== Exercise description ==
Look through the records below for the line with "evergreen tree [bbox 109, 139, 128, 208], 7869". Return that line and each one after it up to and including the line with "evergreen tree [bbox 186, 157, 204, 213], 8512", exactly.

_ _ _ _ _

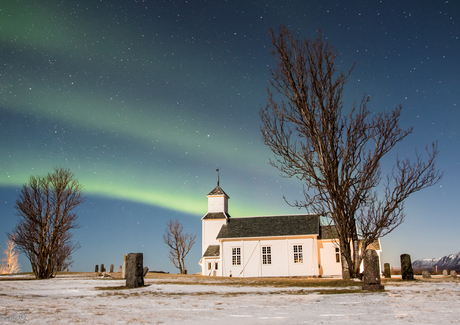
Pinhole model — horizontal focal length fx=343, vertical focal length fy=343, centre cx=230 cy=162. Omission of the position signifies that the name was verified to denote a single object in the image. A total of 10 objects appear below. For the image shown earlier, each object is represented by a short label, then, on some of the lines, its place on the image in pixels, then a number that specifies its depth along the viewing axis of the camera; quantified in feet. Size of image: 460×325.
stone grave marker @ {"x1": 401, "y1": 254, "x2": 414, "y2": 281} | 64.95
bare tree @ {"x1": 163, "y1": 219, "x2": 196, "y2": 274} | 177.09
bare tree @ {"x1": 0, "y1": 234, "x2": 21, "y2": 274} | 162.38
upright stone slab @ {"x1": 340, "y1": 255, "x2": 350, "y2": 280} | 53.49
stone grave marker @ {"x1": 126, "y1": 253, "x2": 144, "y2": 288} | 43.93
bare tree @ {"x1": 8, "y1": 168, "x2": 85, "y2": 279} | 77.61
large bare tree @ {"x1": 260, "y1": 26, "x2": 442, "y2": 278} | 53.52
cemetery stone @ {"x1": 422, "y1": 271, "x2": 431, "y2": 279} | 81.10
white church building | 123.24
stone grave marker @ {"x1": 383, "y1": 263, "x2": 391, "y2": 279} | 92.02
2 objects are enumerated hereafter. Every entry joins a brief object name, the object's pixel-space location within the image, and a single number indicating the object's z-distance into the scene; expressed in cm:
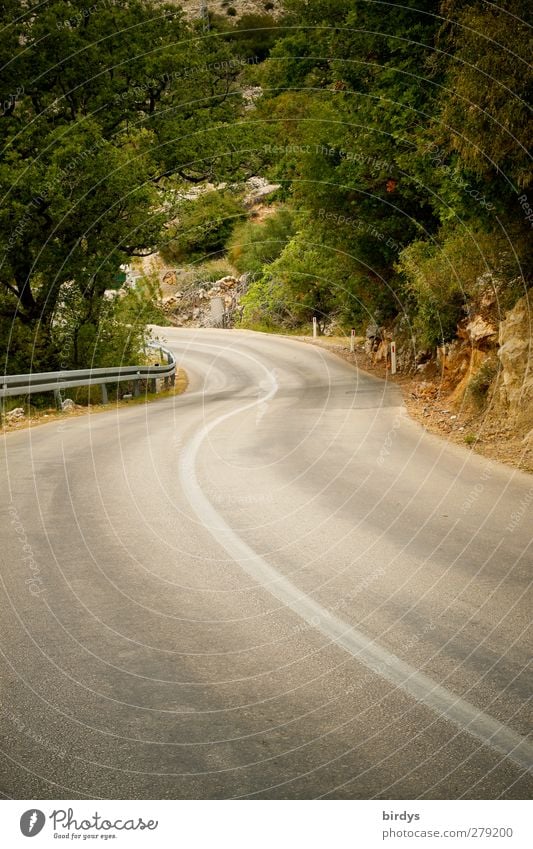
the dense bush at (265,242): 5444
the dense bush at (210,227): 6288
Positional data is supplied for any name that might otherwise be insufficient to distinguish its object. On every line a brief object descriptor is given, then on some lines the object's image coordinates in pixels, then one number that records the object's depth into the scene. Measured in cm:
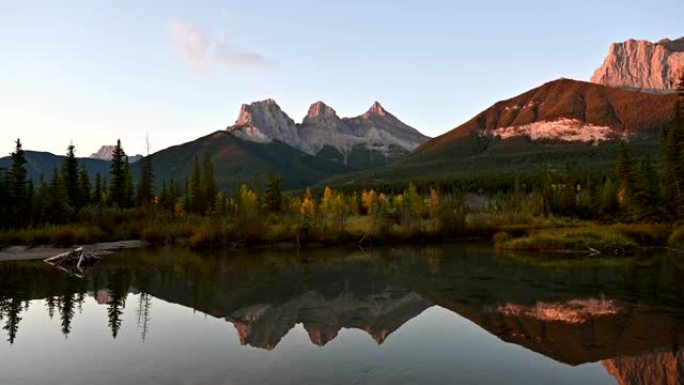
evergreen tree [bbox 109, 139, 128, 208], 7869
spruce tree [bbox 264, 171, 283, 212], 9456
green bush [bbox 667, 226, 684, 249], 5020
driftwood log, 3974
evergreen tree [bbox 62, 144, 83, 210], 6900
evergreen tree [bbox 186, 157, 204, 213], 8512
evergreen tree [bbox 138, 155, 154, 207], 7775
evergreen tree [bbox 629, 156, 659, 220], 6369
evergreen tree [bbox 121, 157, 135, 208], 7946
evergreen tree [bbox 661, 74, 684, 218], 5967
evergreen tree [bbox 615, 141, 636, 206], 6869
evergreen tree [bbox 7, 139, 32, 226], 5425
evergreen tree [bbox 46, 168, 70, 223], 5762
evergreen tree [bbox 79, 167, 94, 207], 7233
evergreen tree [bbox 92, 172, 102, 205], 8068
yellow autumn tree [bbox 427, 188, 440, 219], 9416
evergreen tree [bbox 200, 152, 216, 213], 8625
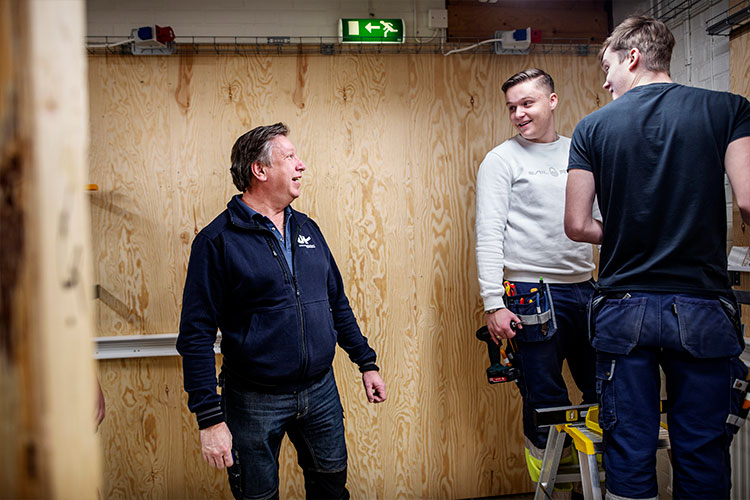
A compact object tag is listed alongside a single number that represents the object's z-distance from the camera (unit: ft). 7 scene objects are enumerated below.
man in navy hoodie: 5.05
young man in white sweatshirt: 6.06
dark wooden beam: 8.00
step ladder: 5.08
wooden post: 1.62
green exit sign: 7.39
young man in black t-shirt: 4.09
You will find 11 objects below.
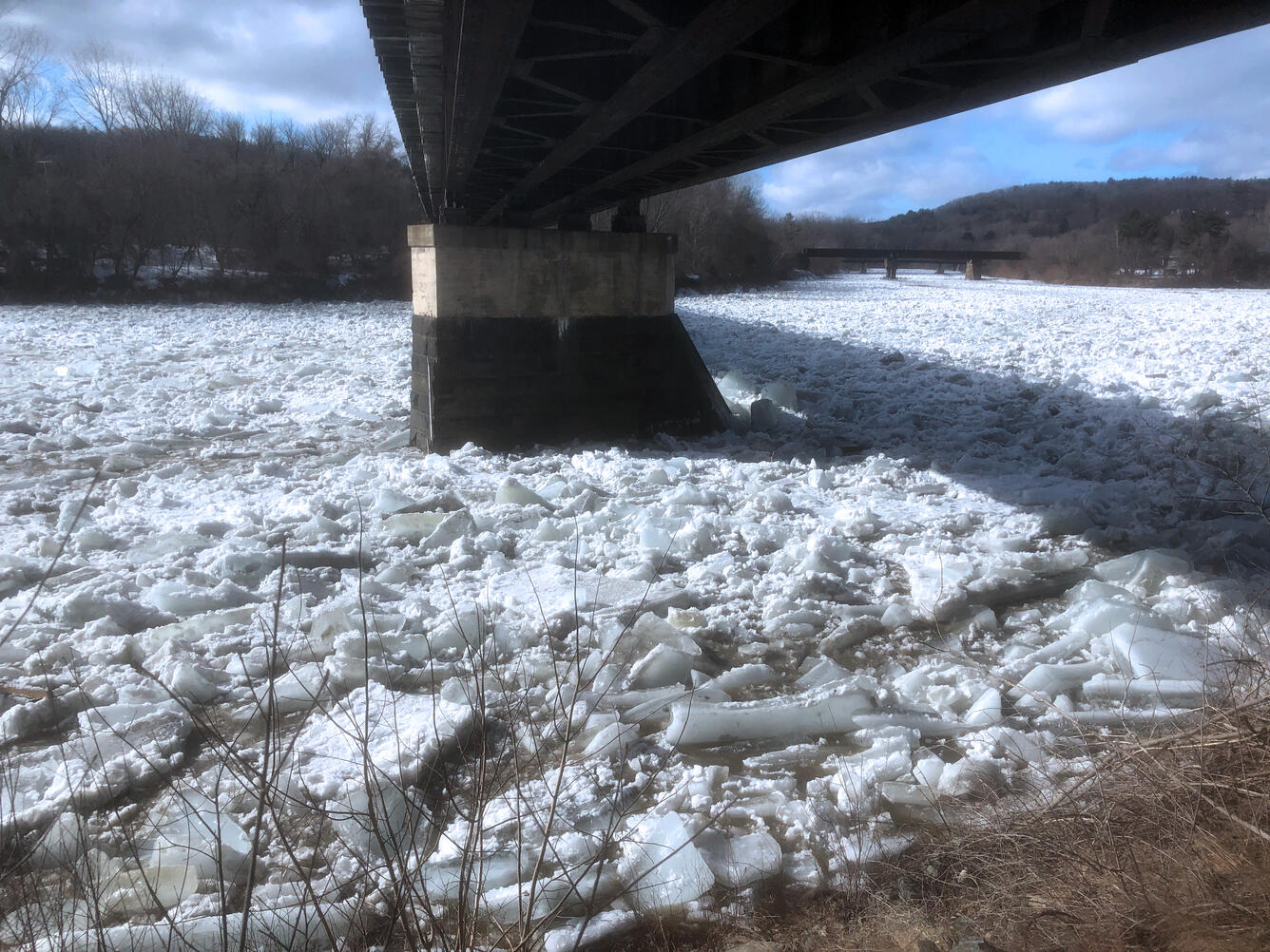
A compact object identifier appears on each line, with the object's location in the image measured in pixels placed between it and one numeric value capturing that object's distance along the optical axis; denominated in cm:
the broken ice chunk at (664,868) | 357
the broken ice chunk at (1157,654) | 524
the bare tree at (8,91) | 4659
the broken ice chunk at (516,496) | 877
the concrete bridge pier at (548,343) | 1177
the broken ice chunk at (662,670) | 542
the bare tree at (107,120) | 5666
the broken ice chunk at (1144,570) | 676
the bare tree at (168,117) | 5622
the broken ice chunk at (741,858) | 374
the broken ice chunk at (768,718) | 488
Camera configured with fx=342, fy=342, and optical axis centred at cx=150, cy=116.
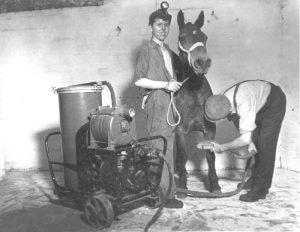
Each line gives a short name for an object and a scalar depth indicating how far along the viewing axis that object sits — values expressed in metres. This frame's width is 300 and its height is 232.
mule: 3.49
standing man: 3.18
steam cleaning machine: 2.80
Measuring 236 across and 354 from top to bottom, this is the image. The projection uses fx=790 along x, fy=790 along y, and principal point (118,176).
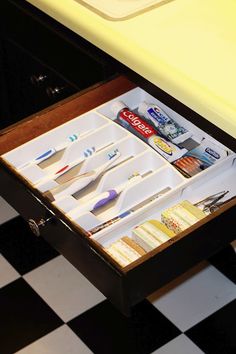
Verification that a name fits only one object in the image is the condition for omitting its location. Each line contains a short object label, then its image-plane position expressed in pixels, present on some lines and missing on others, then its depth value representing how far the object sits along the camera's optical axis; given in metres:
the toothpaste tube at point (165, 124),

_ _ _ _ _

== Answer ==
evergreen tree [bbox 109, 139, 128, 208], 7869
spruce tree [bbox 264, 171, 283, 212], 9456
green bush [bbox 667, 226, 684, 249], 5020
driftwood log, 3974
evergreen tree [bbox 62, 144, 83, 210], 6900
evergreen tree [bbox 186, 157, 204, 213], 8512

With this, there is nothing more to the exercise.